#### EXERCISE DIRECTIONS:
Scan the entries below for the word "timescale", then copy each line that holds it.

=====

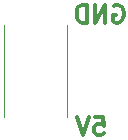
<source format=gbo>
G04 #@! TF.GenerationSoftware,KiCad,Pcbnew,(5.1.4)-1*
G04 #@! TF.CreationDate,2019-09-05T18:56:40+02:00*
G04 #@! TF.ProjectId,currentscaler,63757272-656e-4747-9363-616c65722e6b,rev?*
G04 #@! TF.SameCoordinates,Original*
G04 #@! TF.FileFunction,Legend,Bot*
G04 #@! TF.FilePolarity,Positive*
%FSLAX46Y46*%
G04 Gerber Fmt 4.6, Leading zero omitted, Abs format (unit mm)*
G04 Created by KiCad (PCBNEW (5.1.4)-1) date 2019-09-05 18:56:40*
%MOMM*%
%LPD*%
G04 APERTURE LIST*
%ADD10C,0.300000*%
%ADD11C,0.120000*%
G04 APERTURE END LIST*
D10*
X123035714Y-122678571D02*
X123750000Y-122678571D01*
X123821428Y-123392857D01*
X123750000Y-123321428D01*
X123607142Y-123250000D01*
X123250000Y-123250000D01*
X123107142Y-123321428D01*
X123035714Y-123392857D01*
X122964285Y-123535714D01*
X122964285Y-123892857D01*
X123035714Y-124035714D01*
X123107142Y-124107142D01*
X123250000Y-124178571D01*
X123607142Y-124178571D01*
X123750000Y-124107142D01*
X123821428Y-124035714D01*
X122535714Y-122678571D02*
X122035714Y-124178571D01*
X121535714Y-122678571D01*
X124642857Y-113250000D02*
X124785714Y-113178571D01*
X125000000Y-113178571D01*
X125214285Y-113250000D01*
X125357142Y-113392857D01*
X125428571Y-113535714D01*
X125500000Y-113821428D01*
X125500000Y-114035714D01*
X125428571Y-114321428D01*
X125357142Y-114464285D01*
X125214285Y-114607142D01*
X125000000Y-114678571D01*
X124857142Y-114678571D01*
X124642857Y-114607142D01*
X124571428Y-114535714D01*
X124571428Y-114035714D01*
X124857142Y-114035714D01*
X123928571Y-114678571D02*
X123928571Y-113178571D01*
X123071428Y-114678571D01*
X123071428Y-113178571D01*
X122357142Y-114678571D02*
X122357142Y-113178571D01*
X122000000Y-113178571D01*
X121785714Y-113250000D01*
X121642857Y-113392857D01*
X121571428Y-113535714D01*
X121500000Y-113821428D01*
X121500000Y-114035714D01*
X121571428Y-114321428D01*
X121642857Y-114464285D01*
X121785714Y-114607142D01*
X122000000Y-114678571D01*
X122357142Y-114678571D01*
D11*
X115340000Y-122636252D02*
X115340000Y-114863748D01*
X120660000Y-122636252D02*
X120660000Y-114863748D01*
M02*

</source>
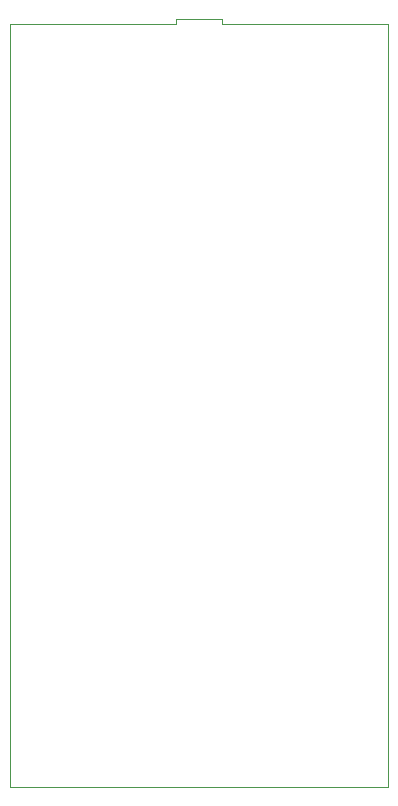
<source format=gbr>
G04 #@! TF.GenerationSoftware,KiCad,Pcbnew,(6.99.0-2452-gdb4f2d9dd8)*
G04 #@! TF.CreationDate,2022-08-02T19:29:53-05:00*
G04 #@! TF.ProjectId,captech,63617074-6563-4682-9e6b-696361645f70,rev?*
G04 #@! TF.SameCoordinates,Original*
G04 #@! TF.FileFunction,Profile,NP*
%FSLAX46Y46*%
G04 Gerber Fmt 4.6, Leading zero omitted, Abs format (unit mm)*
G04 Created by KiCad (PCBNEW (6.99.0-2452-gdb4f2d9dd8)) date 2022-08-02 19:29:53*
%MOMM*%
%LPD*%
G01*
G04 APERTURE LIST*
G04 #@! TA.AperFunction,Profile*
%ADD10C,0.042333*%
G04 #@! TD*
G04 APERTURE END LIST*
D10*
X94179370Y-96699995D02*
X62176868Y-96699995D01*
X76273868Y-31700006D02*
X80126369Y-31700006D01*
X74707538Y-32123342D02*
X76273868Y-32123506D01*
X62176868Y-32123342D02*
X62176868Y-32123342D01*
X94179370Y-96699995D02*
X94179370Y-96699995D01*
X76273868Y-32123506D02*
X76273868Y-31700006D01*
X80126369Y-32123506D02*
X81692470Y-32123342D01*
X81692470Y-32123342D02*
X87957798Y-32123342D01*
X81692470Y-32123342D02*
X81692470Y-32123342D01*
X94222698Y-43225255D02*
X94179149Y-54835170D01*
X62176868Y-96699995D02*
X62222316Y-54941005D01*
X94223133Y-32123342D02*
X94223133Y-32123342D01*
X80126369Y-32123506D02*
X80126369Y-32123506D01*
X62199705Y-51954545D02*
X62184137Y-48304042D01*
X62176868Y-96699995D02*
X62176868Y-96699995D01*
X62222316Y-54941005D02*
X62199705Y-51954545D01*
X87957798Y-32123342D02*
X87957798Y-32123342D01*
X76273868Y-32123506D02*
X76273868Y-32123506D01*
X62177013Y-43288754D02*
X62177013Y-43288754D01*
X62184137Y-48304042D02*
X62177013Y-43288754D01*
X94222698Y-43225255D02*
X94222698Y-43225255D01*
X94223133Y-32123342D02*
X94222698Y-43225255D01*
X87957798Y-32123342D02*
X94223133Y-32123342D01*
X68442203Y-32123342D02*
X74707538Y-32123342D01*
X94179149Y-54835170D02*
X94179370Y-96699995D01*
X94179149Y-54835170D02*
X94179149Y-54835170D01*
X80126369Y-31700006D02*
X80126369Y-31700006D01*
X68442203Y-32123342D02*
X68442203Y-32123342D01*
X62177013Y-43288754D02*
X62176868Y-32123342D01*
X80126369Y-31700006D02*
X80126369Y-32123506D01*
X76273868Y-31700006D02*
X76273868Y-31700006D01*
X62176868Y-32123342D02*
X68442203Y-32123342D01*
X74707538Y-32123342D02*
X74707538Y-32123342D01*
M02*

</source>
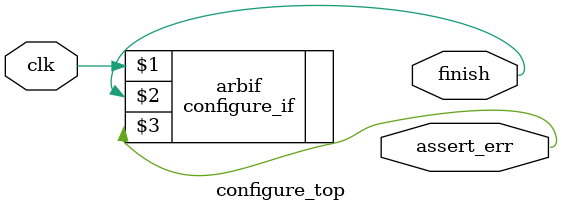
<source format=sv>
`timescale 1ps/1ps

module  configure_top(
    input   clk ,
	output		finish	,
	output		assert_err
) ;

configure_if  arbif(clk ,finish ,assert_err) ;

tb_configure_sva  sva_inst(arbif.ASSERTION);

tb_configure_axi4_lite  tb_configure_inst(arbif.TB_UNIT_SI);
configure  inst(
	arbif.clk,							
	arbif.rst_n,							
	arbif.ctrl_s_axi_awaddr,					
	arbif.ctrl_s_axi_awvalid,							
	arbif.ctrl_s_axi_awready,				
	arbif.ctrl_s_axi_wdata,					
	arbif.ctrl_s_axi_wstrb,				
	arbif.ctrl_s_axi_wvalid,							
	arbif.ctrl_s_axi_wready,						
	arbif.ctrl_s_axi_bresp,				
	arbif.ctrl_s_axi_bvalid,						
	arbif.ctrl_s_axi_bready,						
	arbif.ctrl_s_axi_araddr,					
	arbif.ctrl_s_axi_arvalid,							
	arbif.ctrl_s_axi_arready,							
	arbif.ctrl_s_axi_rdata,					
	arbif.ctrl_s_axi_rresp,				
	arbif.ctrl_s_axi_rvalid,							
	arbif.ctrl_s_axi_rready,							
	arbif.udt_state ,				
	arbif.state_valid,								
	arbif.state_ready,								
	arbif.Req_Connect ,							
	arbif.Res_Connect ,								
	arbif.Req_Close	,						
	arbif.Res_Close	,								
	arbif.Peer_Req_Close ,						
	arbif.Peer_Res_Close ,
	arbif.user_valid	,							
	arbif.user_ready	,							
	arbif.Snd_Buffer_Size ,					
	arbif.Rev_Buffer_Size	,					
	arbif.FlightFlagSize ,					
	arbif.MSSize	,							
	arbif.INIT_SEQ						
);

endmodule




</source>
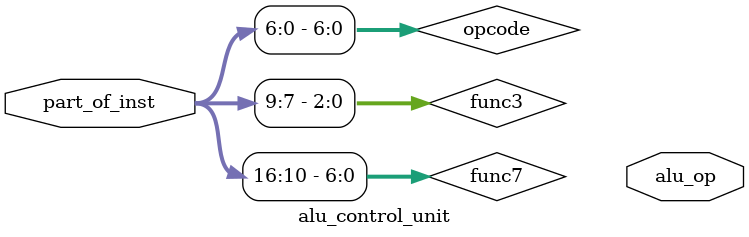
<source format=v>
module alu_control_unit (
    input  [16:0] part_of_inst,
    output [ 3:0] alu_op
);
  wire [6:0] func7 = part_of_inst[16:10];
  wire [2:0] func3 = part_of_inst[9:7];
  wire [6:0] opcode = part_of_inst[6:0];
endmodule

</source>
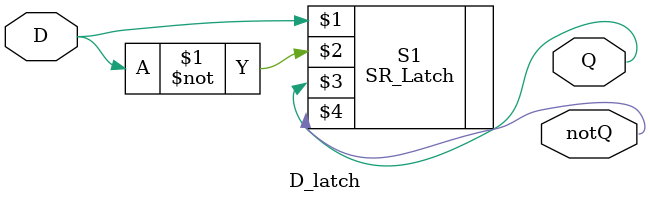
<source format=v>
`timescale 1ns / 1ps


module D_latch(input D,output Q,output notQ);
SR_Latch S1(D,~D,Q,notQ);
endmodule

</source>
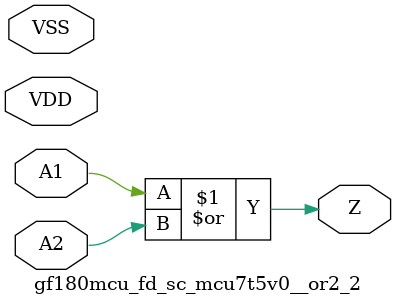
<source format=v>

module gf180mcu_fd_sc_mcu7t5v0__or2_2( A1, A2, Z, VDD, VSS );
input A1, A2;
inout VDD, VSS;
output Z;

	or MGM_BG_0( Z, A1, A2 );

endmodule

</source>
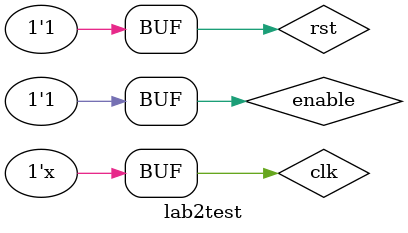
<source format=v>

module lab2tff(

input t,
input clk,
input clr,
output reg q // T F/F 의 포트 선언
);
wire D; // T F/F 에 필요한 임시 데이터 선언
initial
begin
 q <= 1'b0; // q 에 초기값 0 저장
end
assign D = t ^ q; // D 에 t와 q의 xor 값 저장

always@(posedge clk) // synchronous
begin
        if(~clr) // active low reset
            q <= 1'b0;
        else q <=  D; // clr가 1이면 q = 0을 넣고 그렇지 않으면 q = D
end

endmodule


module lab2counter(
input wire enable,
input wire clk,
input wire rst,
output wire q0,
output wire q1,
output wire q2,
output wire q3,
output wire q4,
output wire q5,
output wire q6,
output wire q7 // counter의 포트 선언
);


lab2tff t1(.t(enable), .clk(clk), .clr(rst), .q(q0)); // module instantiation 에서, 첫번째 T F/F에 인풋 enable을 넣음
lab2tff t2(.t(q0), .clk(clk), .clr(rst), .q(q1));  // 두번째 T F/F의 인풋에 첫번째 T F/F의 output을 넣음
lab2tff t3(.t(q1 && q0), .clk(clk), .clr(rst), .q(q2)); // 8비트 숫자에서 뒤의 두자리 비트가 모두 1일 때 세번째 비트가 1이 되므로…
lab2tff t4(.t(q2 && q1 && q0), .clk(clk), .clr(rst), .q(q3)); // 마찬가지로 1,2,3 비트 모두 1일 때 네번째 비트 1
lab2tff t5(.t(q3 && q2 && q1 && q0), .clk(clk), .clr(rst), .q(q4));
lab2tff t6(.t(q4 && q3 && q2 && q1 && q0), .clk(clk), .clr(rst), .q(q5));
lab2tff t7(.t(q5 && q4 && q3 && q2 && q1 && q0), .clk(clk), .clr(rst), .q(q6));
lab2tff t8(.t(q6 && q5 && q4 && q3 && q2 && q1 && q0), .clk(clk), .clr(rst), .q(q7)); // 8번째 비트까지 동일하게 작동



endmodule

module lab2test();
 reg clk;
 reg rst = 1;
 reg enable = 1; // test bench 에서의 input 값 설정

	wire q0;
	wire q1;
	wire q2;
	wire q3;
	wire q4;
	wire q5;
	wire q6;
	wire q7; // 각 자리의 비트 선언

lab2counter u(.clk(clk), 
.rst(rst), 
.enable(enable),
.q0(q0),
.q1(q1),
.q2(q2),
.q3(q3),
.q4(q4),
.q5(q5),
.q6(q6),
.q7(q7)
); // clk, rst, enable, 그리고 각 비트의 자릿수들을 counter module에 넣어줌

   initial begin
    #5 clk <= 1'b0;

   end

    always #5 clk=~clk;

endmodule

</source>
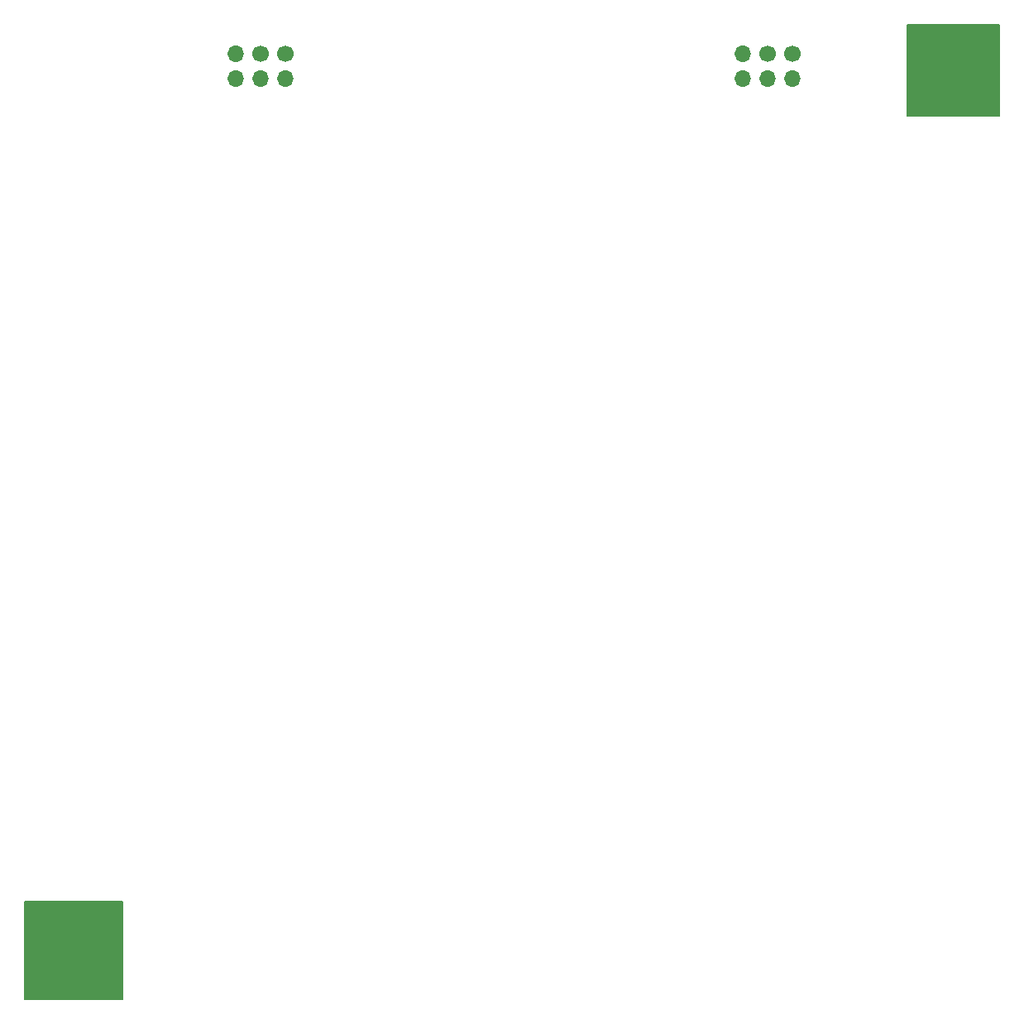
<source format=gbr>
%TF.GenerationSoftware,KiCad,Pcbnew,8.0.3*%
%TF.CreationDate,2024-06-20T00:16:02-06:00*%
%TF.ProjectId,dc32-front,64633332-2d66-4726-9f6e-742e6b696361,1.0*%
%TF.SameCoordinates,PX7bb10a0PY836a940*%
%TF.FileFunction,Soldermask,Bot*%
%TF.FilePolarity,Negative*%
%FSLAX46Y46*%
G04 Gerber Fmt 4.6, Leading zero omitted, Abs format (unit mm)*
G04 Created by KiCad (PCBNEW 8.0.3) date 2024-06-20 00:16:02*
%MOMM*%
%LPD*%
G01*
G04 APERTURE LIST*
%ADD10C,0.150000*%
%ADD11O,1.700000X1.700000*%
%ADD12C,1.700000*%
G04 APERTURE END LIST*
D10*
X0Y10000000D02*
X10000000Y10000000D01*
X10000000Y0D01*
X0Y0D01*
X0Y10000000D01*
G36*
X0Y10000000D02*
G01*
X10000000Y10000000D01*
X10000000Y0D01*
X0Y0D01*
X0Y10000000D01*
G37*
X90300000Y99700000D02*
X99700000Y99700000D01*
X99700000Y90400000D01*
X90300000Y90400000D01*
X90300000Y99700000D01*
G36*
X90300000Y99700000D02*
G01*
X99700000Y99700000D01*
X99700000Y90400000D01*
X90300000Y90400000D01*
X90300000Y99700000D01*
G37*
D11*
%TO.C,X1*%
X21520000Y96740000D03*
X21520000Y94200000D03*
D12*
X24060000Y96740000D03*
D11*
X24060000Y94200000D03*
D12*
X26600000Y96740000D03*
D11*
X26600000Y94200000D03*
%TD*%
%TO.C,X2*%
X73500000Y96740000D03*
X73500000Y94200000D03*
D12*
X76040000Y96740000D03*
D11*
X76040000Y94200000D03*
D12*
X78580000Y96740000D03*
D11*
X78580000Y94200000D03*
%TD*%
M02*

</source>
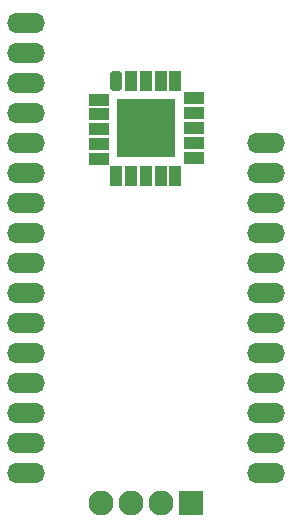
<source format=gts>
G04*
G04 #@! TF.GenerationSoftware,Altium Limited,CircuitMaker,2.2.1 (2.2.1.6)*
G04*
G04 Layer_Color=20142*
%FSLAX25Y25*%
%MOIN*%
G70*
G04*
G04 #@! TF.SameCoordinates,1EE0AFE0-1AE0-4E79-8498-EBF67B735B77*
G04*
G04*
G04 #@! TF.FilePolarity,Negative*
G04*
G01*
G75*
G04:AMPARAMS|DCode=12|XSize=39.53mil|YSize=67.09mil|CornerRadius=11.89mil|HoleSize=0mil|Usage=FLASHONLY|Rotation=180.000|XOffset=0mil|YOffset=0mil|HoleType=Round|Shape=RoundedRectangle|*
%AMROUNDEDRECTD12*
21,1,0.03953,0.04331,0,0,180.0*
21,1,0.01575,0.06709,0,0,180.0*
1,1,0.02378,-0.00787,0.02165*
1,1,0.02378,0.00787,0.02165*
1,1,0.02378,0.00787,-0.02165*
1,1,0.02378,-0.00787,-0.02165*
%
%ADD12ROUNDEDRECTD12*%
%ADD13R,0.03953X0.06709*%
%ADD14R,0.19701X0.19701*%
%ADD15R,0.06709X0.03953*%
%ADD16O,0.12614X0.06803*%
%ADD17C,0.08303*%
%ADD18R,0.08303X0.08303*%
%ADD19C,0.02772*%
D12*
X390158Y350748D02*
D03*
D13*
X395079D02*
D03*
X400000D02*
D03*
X404921D02*
D03*
X409842D02*
D03*
Y318858D02*
D03*
X404921D02*
D03*
X400000D02*
D03*
X395079D02*
D03*
X390158D02*
D03*
D14*
X400000Y335000D02*
D03*
D15*
X416142Y344843D02*
D03*
Y339921D02*
D03*
Y335000D02*
D03*
Y330079D02*
D03*
Y325157D02*
D03*
X384252Y324764D02*
D03*
Y329685D02*
D03*
Y334606D02*
D03*
Y339528D02*
D03*
Y344449D02*
D03*
D16*
X440000Y330000D02*
D03*
Y320000D02*
D03*
Y310000D02*
D03*
Y300000D02*
D03*
Y290000D02*
D03*
Y280000D02*
D03*
Y270000D02*
D03*
Y260000D02*
D03*
Y250000D02*
D03*
Y240000D02*
D03*
Y230000D02*
D03*
Y220000D02*
D03*
X360000D02*
D03*
Y230000D02*
D03*
Y240000D02*
D03*
Y250000D02*
D03*
Y260000D02*
D03*
Y270000D02*
D03*
Y280000D02*
D03*
Y290000D02*
D03*
Y300000D02*
D03*
Y310000D02*
D03*
Y320000D02*
D03*
Y330000D02*
D03*
Y340000D02*
D03*
Y350000D02*
D03*
Y360000D02*
D03*
Y370000D02*
D03*
D17*
X395000Y210000D02*
D03*
X405000D02*
D03*
X385000D02*
D03*
D18*
X415000D02*
D03*
D19*
X394982Y330048D02*
D03*
X405000Y330000D02*
D03*
Y340000D02*
D03*
X395000D02*
D03*
X400000Y335000D02*
D03*
X409842Y318858D02*
D03*
X404921D02*
D03*
X400000D02*
D03*
X395079D02*
D03*
X390158D02*
D03*
X384252Y324764D02*
D03*
Y329685D02*
D03*
Y334606D02*
D03*
Y339528D02*
D03*
Y344449D02*
D03*
X390158Y350748D02*
D03*
X395079D02*
D03*
X400000D02*
D03*
X404921D02*
D03*
X409842D02*
D03*
X416142Y344843D02*
D03*
Y339921D02*
D03*
Y335000D02*
D03*
Y330079D02*
D03*
Y325157D02*
D03*
M02*

</source>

=====

#### WRITTEN RESPONSE:
`timescale 1ps/1ps
`timescale 1ns / 1ps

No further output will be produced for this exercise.